→ **Data extracts**
▬▬▬▬▬▬
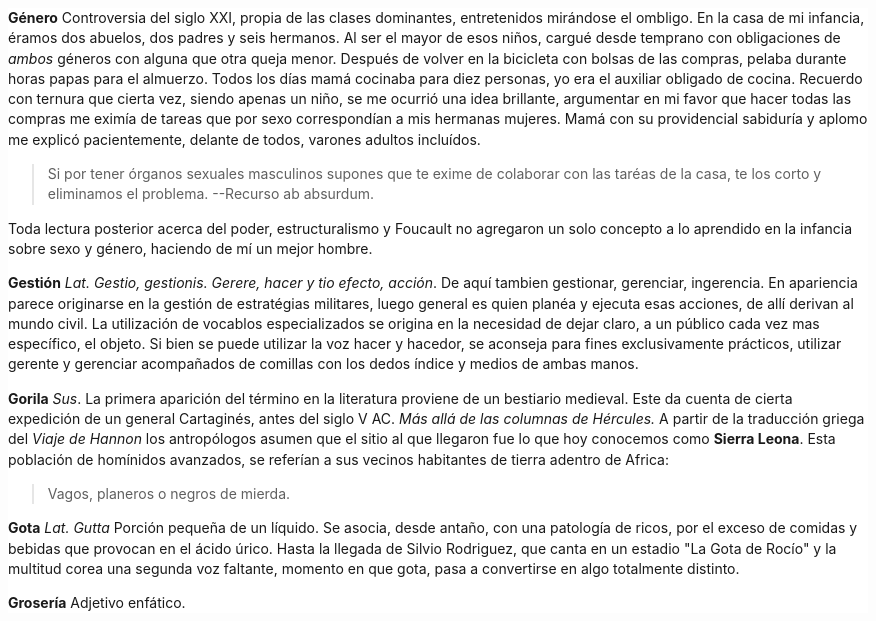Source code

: [^10]: Sentenciado al exilio o tomar la cicuta, Sócrates elije morir a retractarse ante los sofistas.  Reune a sus alumnos a fin de reforzar la idea de la inutilidad de una vida sin valores o el destierro.  Entre los asistentes Platón se encaga de compilar las enseñanzas del maestro, que al igual que Buda y Cristo, no dejan nada escrito antes de la partida.  Les entrega instrucciones claras.  Una de ellas es: *Debo un gallo a Esculapio, ocúpate de eso.*

**Género**  Controversia del siglo XXI, propia de las clases dominantes, entretenidos mirándose el ombligo.  En la casa de mi infancia, éramos dos abuelos, dos padres y seis hermanos.  Al ser el mayor de esos niños, cargué desde temprano con obligaciones de *ambos* géneros con alguna que otra queja menor.  Después de volver en la bicicleta con bolsas de las compras, pelaba durante horas papas para el almuerzo.  Todos los días mamá cocinaba para diez personas, yo era el auxiliar obligado de cocina.  Recuerdo con ternura que cierta vez, siendo apenas un niño, se me ocurrió una idea brillante, argumentar en mi favor que hacer todas las compras me eximía de tareas que por sexo correspondían a mis hermanas mujeres.  Mamá con su providencial sabiduría y aplomo me explicó pacientemente, delante de todos, varones adultos incluídos.

> Si por tener órganos sexuales masculinos supones que te exime de colaborar con las taréas de la casa, te los corto y eliminamos el problema.  --Recurso ab absurdum.

Toda lectura posterior acerca del poder, estructuralismo y Foucault no agregaron un solo concepto a lo aprendido en la infancia sobre sexo y género, haciendo de mí un mejor hombre.

**Gestión**  *Lat. Gestio, gestionis.  Gerere, hacer y tio efecto, acción*.  De aquí tambien gestionar, gerenciar, ingerencia.  En apariencia parece originarse en la gestión de estratégias militares, luego general es quien planéa y ejecuta esas acciones, de allí derivan al mundo civil.  La utilización de vocablos especializados se origina en la necesidad de dejar claro, a un público cada vez mas específico, el objeto.  Si bien se puede utilizar la voz hacer y hacedor, se aconseja para fines exclusivamente prácticos, utilizar gerente y gerenciar acompañados de comillas con los dedos índice y medios de ambas manos.   

**Gorila**  *Sus*. La primera aparición del término en la literatura proviene de un bestiario medieval.  Este da cuenta de cierta expedición de un general Cartaginés, antes del siglo V AC. *Más allá de las columnas de Hércules.*  A partir de la traducción griega del *Viaje de Hannon* los antropólogos asumen que el sitio al que llegaron fue lo que hoy conocemos como **Sierra Leona**.  Esta población de homínidos avanzados, se referían a sus vecinos habitantes de tierra adentro de Africa:

> Vagos, planeros o negros de mierda.

**Gota**  *Lat. Gutta*  Porción pequeña de un líquido.  Se asocia, desde antaño, con una patología de ricos, por el exceso de comidas y bebidas que provocan en el ácido úrico.  Hasta la llegada de Silvio Rodriguez, que canta en un estadio "La Gota de Rocío" y la multitud corea una segunda voz faltante, momento en que gota, pasa a convertirse en algo totalmente distinto.

**Grosería**  Adjetivo enfático.



[^52]: Amable de amabilidad selectiva, dimos tiempo atrás con una colaboradora de mayorista de turismo a la que sus pares apodaron graciosamente *abeja* por ser pequeñita, gordita, rayada y mala.
[^58]: Cantan y bailan -mi dios- cumbias y merengues crueles, otra vez.  --Me matan Limón.  Carlos Solari.
[^61]: Estílase concluir las frases con el advervio *nada*, a modo de punto y aparte.  Nada.
[^31]: El decoro prohibe el humor sobre indivíduos que vayan en dos direcciones, por lo que nos abstendremos de hacerlos.   No solo es de mal gusto, sino que mejores plumas se han adelantado en este sentido.  
[^2]: En su obra **La Política,** Aristóteles señala una de las frases más populares de la filosofía, *el hombre es un animal político* (zoon politikon), vive forzosamente en sociedad, fuera de la ciudad *solo existen animales y dioses*.
[^48]: Echan rodilla en tierra, los que a la guerra van con valor.  --La Artillera.  Zamba popular.
[^103]:  No está tan equivocado quien encuentra similitudes entre el ritual y la práctica médica.
[^74]: La fe de los imperios, siempre se valen de imágenes ecuestres.  El caballo del presidente Milei es un ejemplo de estos.
[^92]: Puedes decir Mierda en cualquier catedral de Europa, durante la misa, que serás mirado con cierto desdén desaprobatorio y nada mas.  Si intentas hacer lo mismo en una plaza pública de cualquier estado del sur de la unión, correrás peligro físico.  Porque tendrás que vértelas con indivíduos muy brutos y fanáticos religiosos.  --Theodore Sturgeon.
[^3]: Hernán Cortés en sus "Cartas de Relación" informó al rey de España al respecto: "...hay calle de herbolarios, donde hay todas las raíces y yerbas medicinales que en la tierra se hallan. Hay cosas como de boticarios donde se venden medicinas hechas así potables como ungüentos y emplastos"
[^33]: Este teórico estudia el ascenso y declive de 26 civilizaciones, pero no alcanza a predecir la llegada de los envases de champú con instrucciones en el siglo XXI.
[^22]: Quines no leen la biblia son católicos, quienes solo leen algunos pasajes, los indicados por sus pastores como canónicos, son protestantes, quienes leen la biblia completa, son ireemediablemente ateos.
[^68]: white anglo saxon protestan.  Inmigrantes originarios del norte de Europa, mucho mejor fenotipo para publicidad de, por ejemplo, teléfonos celulares.
[^39]: Dos experiencias del siglo XXI vienen a demostrar la tesis de **John William Cooke** *"podemos prescindir de los capitaliastas, pero no de los trabajadores"*.  La pandemia y China.  Sacá del medio Adam Smith. 
[^44]: Existe el secreto a voces en ámbitos publicitarios que da cuenta de la elección de ese nombre, **Cerveza sin alcohol** al notar el escaso valor de marketing del original **Fanta Maiz**.
[^100]: Es un universal antropológico que en todo rito el chamán o sacerdote accede en exclusivo al tóxico, mientras la feligresía no.  En el ritual católico, solo el sacerdote accede simbólicamente al alcohol, mientras el resto solo come el pan.
[^18]: En realidad utilizó la frase **Cornudos Cobardes** con un poder de síntesis pocas veces visto en estas latitudes.
[^17]: Cuando la derecha acusa, en realidad confiesa.  
[^83]: Las cosas consituyen el segundo elemento en el título "Las palabras y las cosas: una arqueología de las ciencias humanas" del pensador frances Michelle Foucualt.  Por algo ocupan un segundo lugar, relegadas por las palabras.  Figura entre los cien libros indispensables del siglo XX.  Cuando se editó, alcanzó los quince mil ejemplares vendidos, en seis meses, solo en francés.  
[^16]: Véase en este sentido *Opera Aperta* -- Umberto Eco.
[^81]: El telex o teletipo era un híbrido entre máquina de escribir y teléfono.  Su mayor virtud consistía en convertir un caracter en un pulso eléctrico puntual, así pulsada una letra L en un punto del planeta, replicaba una L también, en otro teletipo en otro extremo del globo.  Al ser estos minutos de comunicación excesivamente costosas, los operadores escribían el mensaje en unas cintas perforadas, que una vez establecida la comunciación, se hacían correr automáticamente.  Estas eran el antecedente directo de toda la mensajería por chat.    
[^47]: Por lo general, estas posturas desnudan las pujas de distintos modelos productivos, como en este caso, ganaderos contra agricultores.  La triunfante se jacta de su triunfo cultural, como la civilización porteña frente a la barbarie del interior, la industrialización del norte frente a la esclavitud del sur.  El nazismo es el unico caso de predominio del pensamiento del vencido en la cultura del vencedor. 
[^69]: El Estado es impersonal: el argentino sólo concibe una relación personal. Por eso, para él, robar dineros públicos no es un crimen. Compruebo un hecho, no lo justifico o excuso. --Jorge Luis Borges.
[^37]: La vida está hecha de minúsculos detalles, de momentos únicos e irrepetibles, destinados a pasar desapercibidos por cotidianos.  Un día tu hija, tal vez por vergüenza, te suelta la mano para cruzar la calle.  A una edad determinada va a pasar, sabemos que va a ocurrir, pero lo negamos.  Al otro día será la normalidad, no darte la mano.  Lo tomamos como un detalle a simple vista, fué lo mas importante que va a pasarte en la vida.  Años después esa niña traerá un nieto de la mano.  Otro día apretarás la mano de un ser amado, en el sanatorio por última vez.  Volverán de golpe todas esas manos que sostuviste con amor. 
[^77]: ¿E Amice, sobrarum um ase, sobrarum?  --Metamorfosis.  Ovidio.
[^65]: La coincidencia espacial de los retretes -ano- con la sala de juegos -genitales- alerta sobre el poco conocimiento de arquitectura, por lo menos en homo sappiens.  
[^46]: Todo parece indicar que el sabbath, a modo de festejo el señor se clavó un par de claritos, un porrito y de puro jodón dijo "les voy a poner el punto G justo adentro del upite" y terminado de decir eso escupió la bebida en medio de la risa festejándose el chiste.
[^94]: Decimos que un cerearl fue domesticado, cuando labores culturales fueron sacando lo mejor de él hasta la actualidad, por caso el maiz, sustento de la América pre hispánica.  Semillas y flores de amapola fosilizadas, fueron halladas junto a restos oseos de neandertales de aproximadamente tres mil años, mientras que textos suméricos de cuatro mil años antes de la era común dan cuenta de esta *planta de la felicidad*, hasta la llegada de las prohibiciones en el siglo XX. 
[^7]: Hay una hermosa metáfora clásica "*Dudoso como presente griego"* en clara alusión al Caballo de Troya. 
[^59]: Dura lo que dura dura.
[^76]: Yo mutilado capilar ... Se me ha caido mucho pelo pero ninguna idea. --Eduardo Galeano.
[^99]:  Mi corazón una mentira pide.  --Soledad.  Carlos Gardel.
[^79]: Los indivíduos famosos de las redes adquieren el título nobiliario de *influencers,* vaya a saber uno en virtud de que capricho de la moda, o debido al triunfo de alguna deidad malévola que se divierte investigando los límites de la estupidez colectiva. 
[^6]: Que es un fantasma -se preguntó Stephen- sino alguien que se ha desvanecido hasta ser impalpable, por muerte, ausencia, o cambio de costumbres --Ulysses.  James Joyce. 
[^14]: "La historia ocurre dos veces: la primera vez como una gran tragedia y la segunda como una miserable farsa."  --18 de Brumario de Luis Bonaparte.  Karl Marx.  Agrega luego: "... demuestro cómo la lucha de clases creó en Francia las circunstancias y las condiciones que permitieron a un personaje mediocre y grotesco representar el papel de héroe."  Cualquier semejanza con la Argentina de los libertarios es pura coincidencia.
▬▬▬▬▬▬
→ **What to do**
Out of the listing above, reproduce exactly the lines from the one with "[^58]: Cantan y" up to and including the one with "[^31]: El decoro".

→ **Task solution**
[^58]: Cantan y bailan -mi dios- cumbias y merengues crueles, otra vez.  --Me matan Limón.  Carlos Solari.
[^61]: Estílase concluir las frases con el advervio *nada*, a modo de punto y aparte.  Nada.
[^31]: El decoro prohibe el humor sobre indivíduos que vayan en dos direcciones, por lo que nos abstendremos de hacerlos.   No solo es de mal gusto, sino que mejores plumas se han adelantado en este sentido.  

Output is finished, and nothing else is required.